● STATED PROBLEM
Could you edit the Raichle opinion by restating the passage between "28 M.J. 876" and "prevailing case law.", inclusive, with "military judge" changed to "trial judge"?

● TEXT EXTRACT
## begin

United States v. Raichle

28 M.J. 876 | U S Air Force Court of Military Review | 1989

Lead Opinion

DECISION

LEWIS, Senior Judge:

Captain Body was charged under Articles 128 and 134, UCMJ, 10 U.S.C. §§ 928, 934, with eight specifications alleging acts of indecent assault and various indecent acts involving child sexual abuse and perversion. These charges and specifications did not reach trial on their merits. The military judge dismissed the charges and specifications based on a finding that the accused had been denied a speedy trial. R.C.M. 707(e). The Government has appealed that ruling. Article 62, UCMJ, 10 U.S.C. § 862. We find that the military judge’s ruling was correct in light of prevailing case law.

The general rule is that, absent excludable delay, an accused must be brought to trial within 120 days after notice to the accused of preferral of charges. R.C.M. 707(a)(1). Charges were preferred against Captain Body on 27 June 1988. The initial Article 39(a), UCMJ, session commenced on 13 March 1989, 259 days later. This session was devoted to pretrial motions and, thus, interrupted the running of the speedy trial clock. See R.C.M. 707(c)(1)(C). The military judge concluded that 27 days of the 259 day period should be allocated to the defense. An additional 14 days were determined to be excludable owing to “unusual operational requirements and military exigencies.” R.C.M. 707(c)(9). The resulting deduction of 41 days leaves a net period of 218 days between preferral and the initial Article 39(a) proceeding, still well in excess of the 120 day standard.

The military judge concluded that the critical period at issue encompassed 140 days from 31 August 1988 until 18 January *8771989. She allocated this entire period, sufficient by itself to exceed the allowable speedy trial standard, to the Government. To understand the significance of this period we must examine certain key events that occurred just prior to commencement of the period.

## end

[Stored entries]
## begin

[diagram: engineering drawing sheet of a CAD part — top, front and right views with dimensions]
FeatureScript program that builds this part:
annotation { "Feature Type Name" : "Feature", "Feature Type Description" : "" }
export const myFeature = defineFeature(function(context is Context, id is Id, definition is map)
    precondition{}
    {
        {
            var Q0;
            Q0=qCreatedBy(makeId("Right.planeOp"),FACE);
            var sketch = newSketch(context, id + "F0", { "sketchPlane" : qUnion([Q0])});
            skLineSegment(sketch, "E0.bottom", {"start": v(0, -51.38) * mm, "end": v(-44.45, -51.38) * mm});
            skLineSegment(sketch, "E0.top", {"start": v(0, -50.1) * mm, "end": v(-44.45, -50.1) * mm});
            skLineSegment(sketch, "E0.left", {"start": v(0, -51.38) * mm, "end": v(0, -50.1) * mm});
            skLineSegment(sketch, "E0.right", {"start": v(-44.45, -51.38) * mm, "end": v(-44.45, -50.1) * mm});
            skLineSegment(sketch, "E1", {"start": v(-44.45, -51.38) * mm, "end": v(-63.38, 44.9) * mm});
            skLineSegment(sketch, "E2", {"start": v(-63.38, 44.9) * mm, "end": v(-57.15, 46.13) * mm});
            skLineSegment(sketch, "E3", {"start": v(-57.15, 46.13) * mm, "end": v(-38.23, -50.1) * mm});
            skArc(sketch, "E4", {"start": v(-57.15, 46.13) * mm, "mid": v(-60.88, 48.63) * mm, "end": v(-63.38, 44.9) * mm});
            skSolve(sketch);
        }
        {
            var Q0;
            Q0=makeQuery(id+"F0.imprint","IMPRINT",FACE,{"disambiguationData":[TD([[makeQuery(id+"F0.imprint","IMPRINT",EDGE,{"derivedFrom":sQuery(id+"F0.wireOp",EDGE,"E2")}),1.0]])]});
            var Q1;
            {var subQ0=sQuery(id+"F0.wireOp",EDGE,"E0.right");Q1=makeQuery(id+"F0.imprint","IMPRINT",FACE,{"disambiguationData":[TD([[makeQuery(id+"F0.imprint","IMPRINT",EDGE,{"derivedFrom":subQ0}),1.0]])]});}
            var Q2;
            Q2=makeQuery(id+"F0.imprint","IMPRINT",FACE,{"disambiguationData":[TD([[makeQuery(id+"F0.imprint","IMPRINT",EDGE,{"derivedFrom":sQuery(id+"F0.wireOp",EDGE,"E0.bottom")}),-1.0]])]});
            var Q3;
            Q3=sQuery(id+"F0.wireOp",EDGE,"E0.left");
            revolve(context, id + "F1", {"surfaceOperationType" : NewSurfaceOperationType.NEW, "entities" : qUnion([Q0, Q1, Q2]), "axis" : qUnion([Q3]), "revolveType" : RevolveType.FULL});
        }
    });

## end

● RIGHT ANSWER
28 M.J. 876 | U S Air Force Court of Military Review | 1989

Lead Opinion

DECISION

LEWIS, Senior Judge:

Captain Body was charged under Articles 128 and 134, UCMJ, 10 U.S.C. §§ 928, 934, with eight specifications alleging acts of indecent assault and various indecent acts involving child sexual abuse and perversion. These charges and specifications did not reach trial on their merits. The trial judge dismissed the charges and specifications based on a finding that the accused had been denied a speedy trial. R.C.M. 707(e). The Government has appealed that ruling. Article 62, UCMJ, 10 U.S.C. § 862. We find that the trial judge’s ruling was correct in light of prevailing case law.